Душе Анненского была особенно близка мысль Достоевского о всеобщей этической ответственности за грехи мира.
Слова старца Зосимы в ‘Братьях Карамазовых’ о том, что ‘всякий пред всеми за всех виноват’, раз и навсегда ранили сердце Анненского. Казалось бы, и общественное положение, и склад жизни, и чопорность внешнего поведения — все не соответствовало в Анненском нашим понятиям о мятущейся совести.
А, между тем, было именно так. И если в жизни неполно отразился Анненский, приемлющий на свои слабые плечи тяжесть ответственности за других и открывающий больное сердце ядовитым стрелам беспощадной совести, то в своей исключительно оригинальной поэзии он ярко рисуется с этой стороны. О том же убедительно говорит и приведенное выше стихотворение ‘Старые эстонки’.
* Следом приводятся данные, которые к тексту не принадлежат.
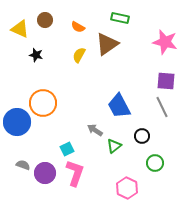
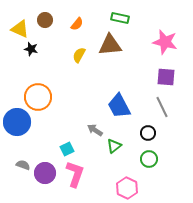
orange semicircle: moved 1 px left, 3 px up; rotated 80 degrees counterclockwise
brown triangle: moved 3 px right, 1 px down; rotated 30 degrees clockwise
black star: moved 5 px left, 6 px up
purple square: moved 4 px up
orange circle: moved 5 px left, 6 px up
black circle: moved 6 px right, 3 px up
green circle: moved 6 px left, 4 px up
pink L-shape: moved 1 px down
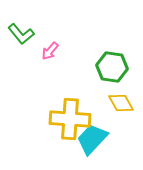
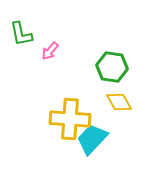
green L-shape: rotated 28 degrees clockwise
yellow diamond: moved 2 px left, 1 px up
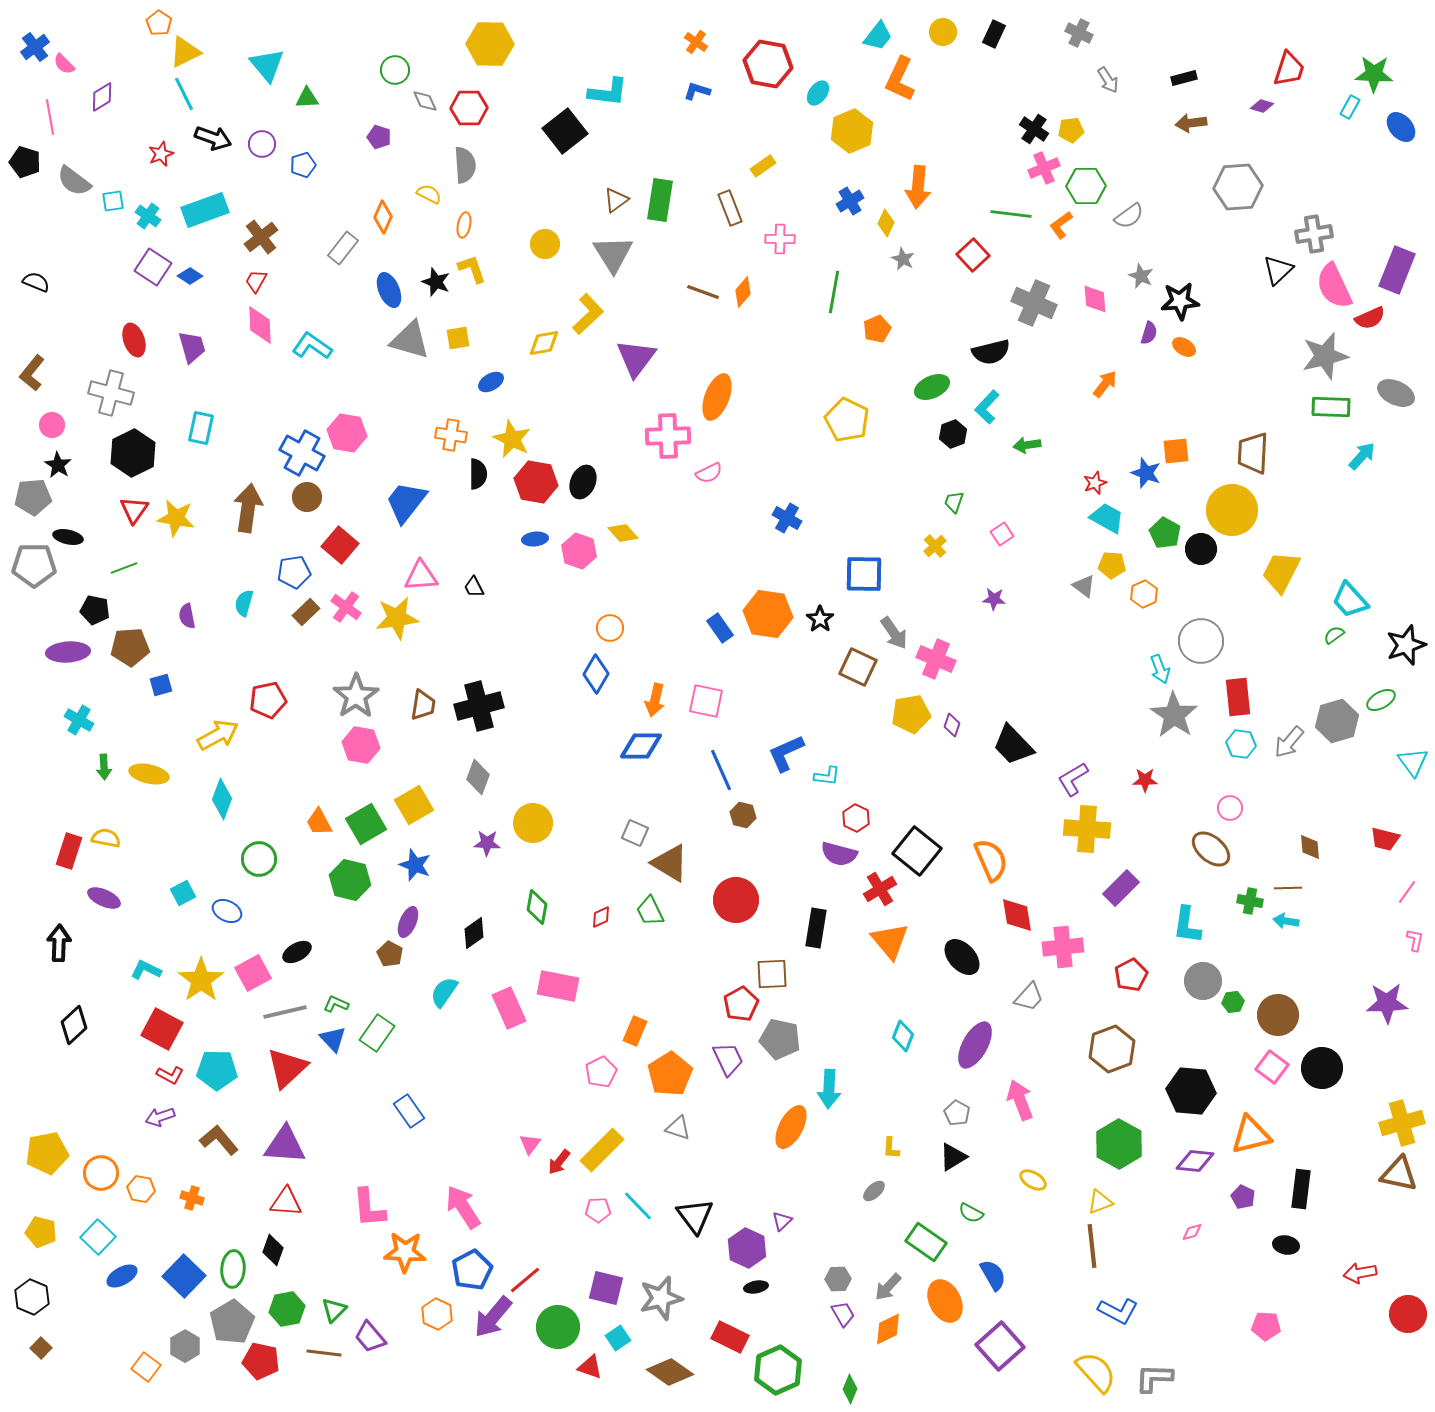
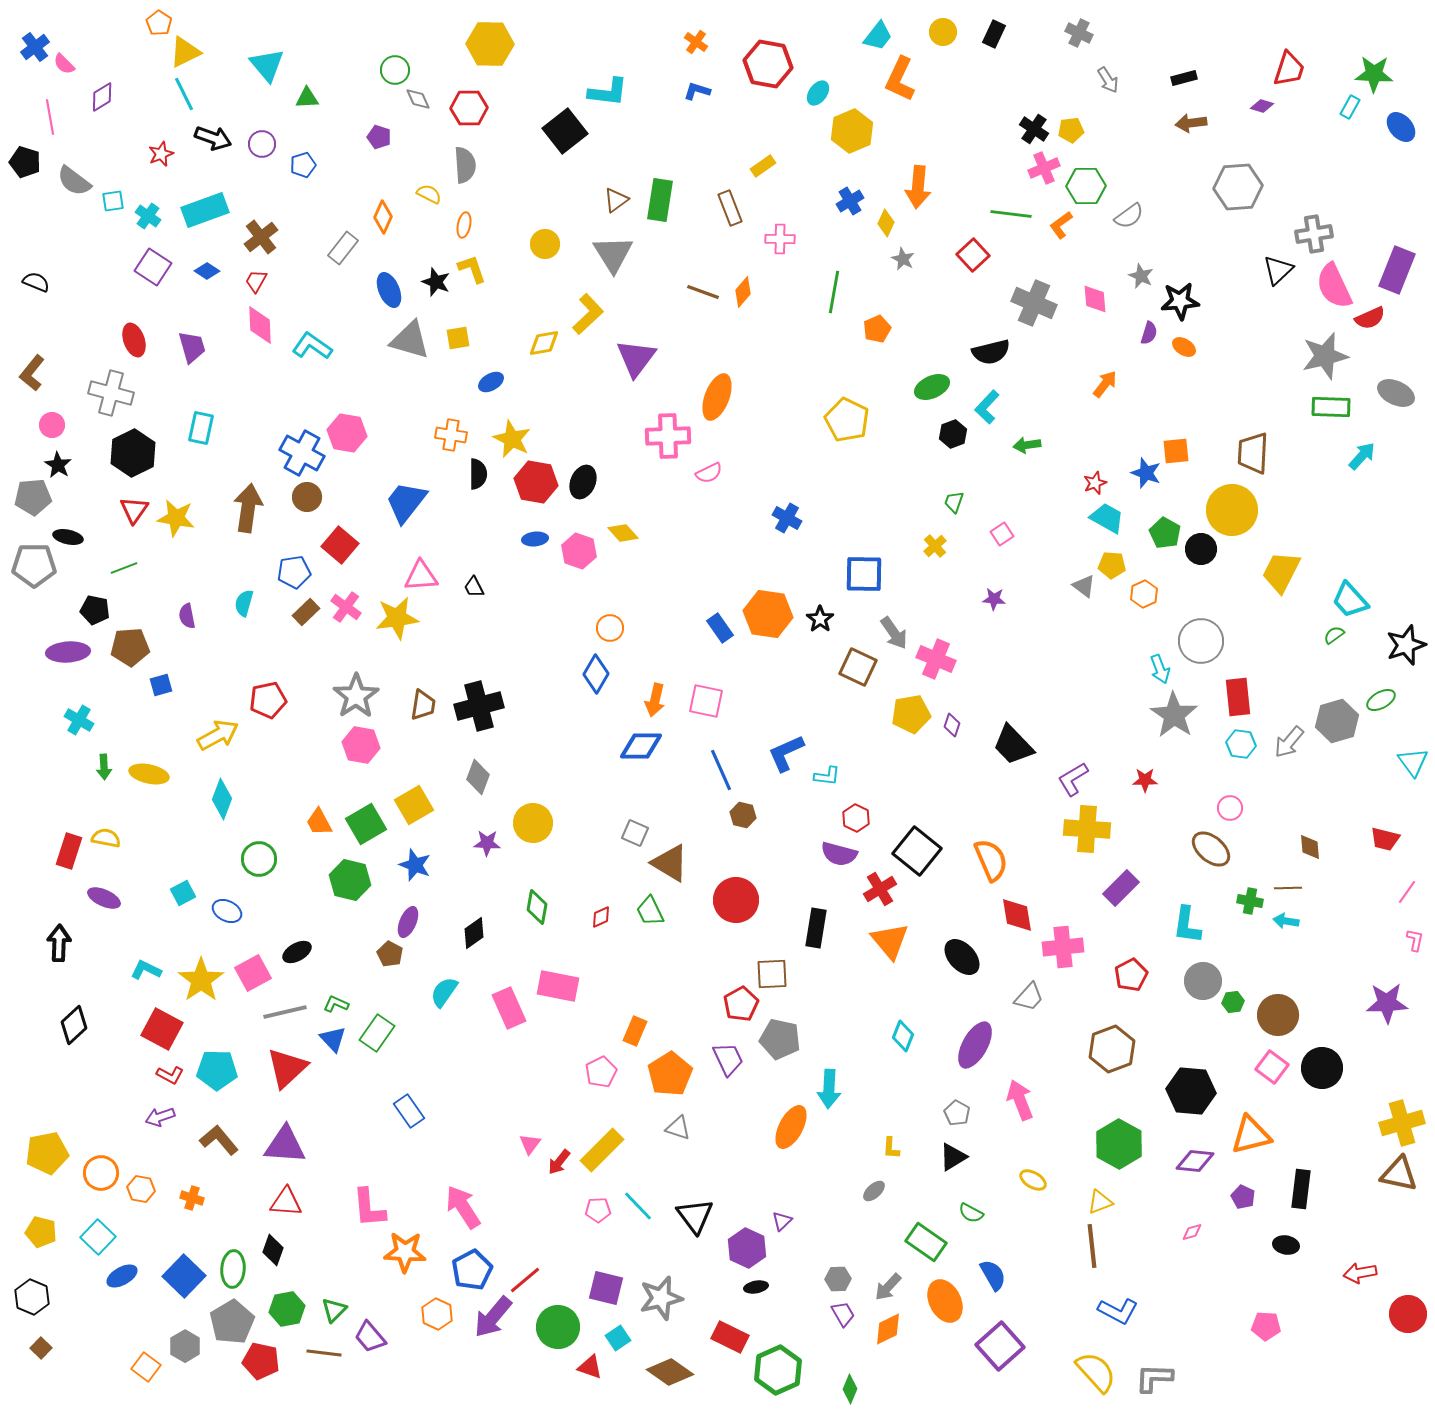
gray diamond at (425, 101): moved 7 px left, 2 px up
blue diamond at (190, 276): moved 17 px right, 5 px up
Во многих страницах ‘Тихих песен’, ‘Кипарисового ларца’ и ‘Последних стихотворений’ чувствуется в известной степени конгениальность Анненского Достоевскому.
Глубина психологических пытаний, устремление бесстрашных взоров в бездны человеческих падений и захватывающие надмирные взлеты, все это было ведомо — хотя, конечно, в разной степени — Анненскому, как и Достоевскому.
И хочется применить отчасти и к Анненскому те слова, которыми он в свое время пытался сущность творчества Достоевского:
В нем Совесть сделалась пророком и поэтом,
И Карамазовы, и бесы жили в нем, —
Но что для нас теперь сияет мягким светом,
То было для него мучительным огнем.
Приват-доцентСергей Штейн
——————————————————
Впервые: Последние известия, Ревель, 1923, 10 мая, No 113.